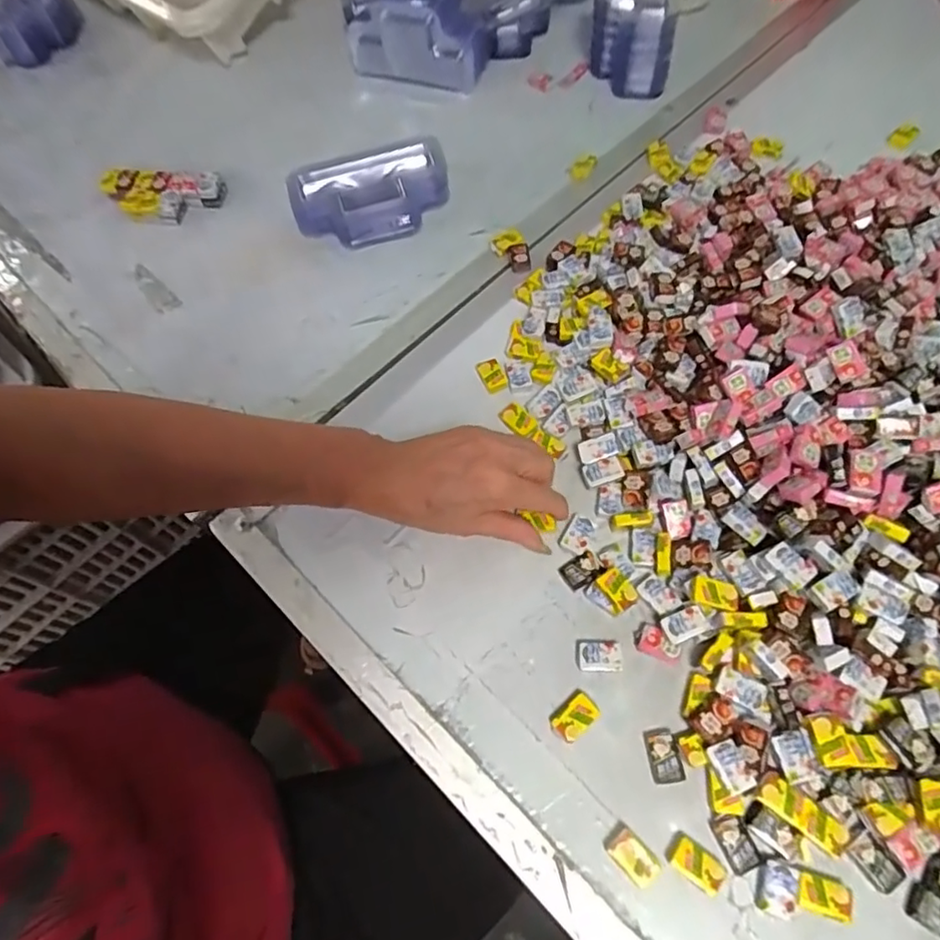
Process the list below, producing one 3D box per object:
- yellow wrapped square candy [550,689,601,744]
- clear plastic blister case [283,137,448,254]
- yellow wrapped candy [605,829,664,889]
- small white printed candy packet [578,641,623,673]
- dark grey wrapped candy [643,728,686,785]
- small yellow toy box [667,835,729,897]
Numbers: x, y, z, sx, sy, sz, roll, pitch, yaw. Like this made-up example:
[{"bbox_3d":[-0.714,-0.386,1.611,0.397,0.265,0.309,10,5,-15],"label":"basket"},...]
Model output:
[{"bbox_3d":[0.063,0.148,0.366,0.029,0.009,0.018,-41,68,-16],"label":"yellow wrapped square candy"},{"bbox_3d":[-0.088,-0.245,0.549,0.142,0.042,0.074,-18,64,-5],"label":"clear plastic blister case"},{"bbox_3d":[0.090,0.212,0.334,0.017,0.004,0.026,-38,68,-15],"label":"yellow wrapped candy"},{"bbox_3d":[0.081,0.116,0.381,0.027,0.009,0.019,-1,64,3],"label":"small white printed candy packet"},{"bbox_3d":[0.112,0.166,0.354,0.017,0.007,0.029,-9,64,-1],"label":"dark grey wrapped candy"},{"bbox_3d":[0.123,0.213,0.330,0.029,0.004,0.018,36,71,18],"label":"small yellow toy box"}]

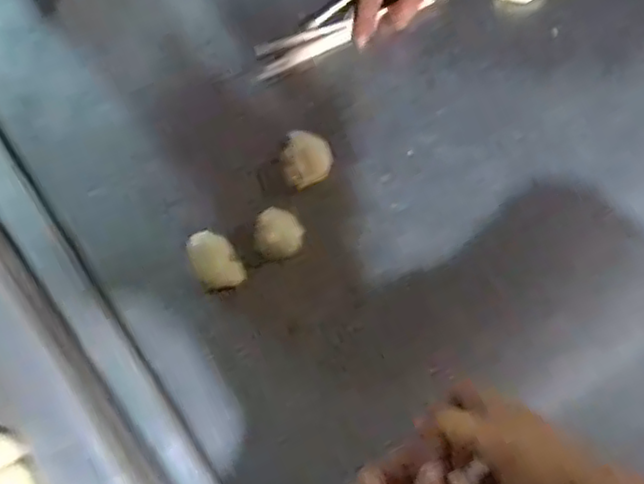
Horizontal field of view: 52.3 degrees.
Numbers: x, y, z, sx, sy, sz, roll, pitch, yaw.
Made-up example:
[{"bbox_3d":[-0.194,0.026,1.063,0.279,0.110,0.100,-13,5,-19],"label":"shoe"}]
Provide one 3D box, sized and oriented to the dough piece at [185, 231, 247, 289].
[{"bbox_3d":[-0.091,0.015,0.557,0.038,0.024,0.048,-25,75,-8],"label":"dough piece"}]

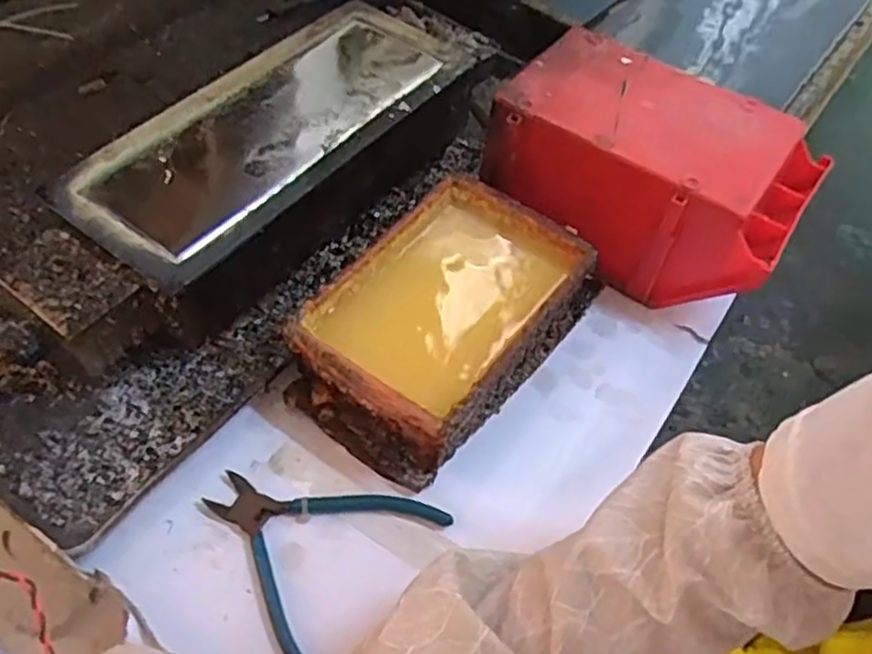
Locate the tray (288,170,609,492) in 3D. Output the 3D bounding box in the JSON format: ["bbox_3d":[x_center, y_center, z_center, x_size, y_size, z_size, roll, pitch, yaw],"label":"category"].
[{"bbox_3d":[0.006,-0.004,0.518,0.129,0.066,0.213,32,58,18],"label":"tray"}]

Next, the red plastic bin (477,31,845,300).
[{"bbox_3d":[0.173,-0.124,0.592,0.227,0.112,0.146,32,58,18],"label":"red plastic bin"}]

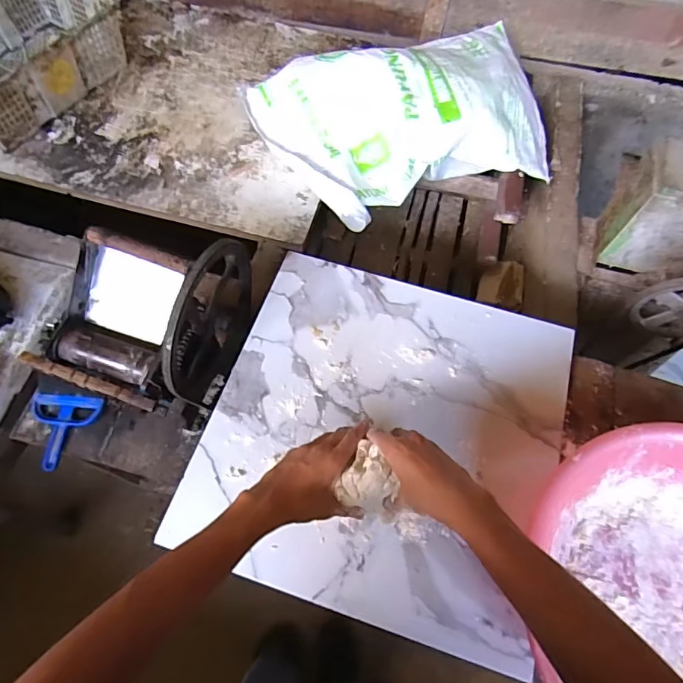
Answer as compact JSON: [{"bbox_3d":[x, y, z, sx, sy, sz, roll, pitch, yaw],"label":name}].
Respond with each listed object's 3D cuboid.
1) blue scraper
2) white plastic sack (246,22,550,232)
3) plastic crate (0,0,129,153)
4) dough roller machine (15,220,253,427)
[{"bbox_3d":[-0.540,0.169,0.901,0.133,0.023,0.143,9,64,3],"label":"blue scraper"},{"bbox_3d":[0.157,-0.539,1.152,0.664,0.204,0.409,-18,65,-10],"label":"white plastic sack"},{"bbox_3d":[-0.862,-0.758,1.253,0.375,0.169,0.479,32,67,14],"label":"plastic crate"},{"bbox_3d":[-0.312,-0.024,0.819,0.230,0.351,0.288,19,65,8],"label":"dough roller machine"}]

• • •

• How to complete this task
Where a line in the records above includes the string "example", show it.

• Result of the task
Numbers: x, y, z, sx, sy, sz, roll, pitch, yaw. Like this made-up example:
Made-up example:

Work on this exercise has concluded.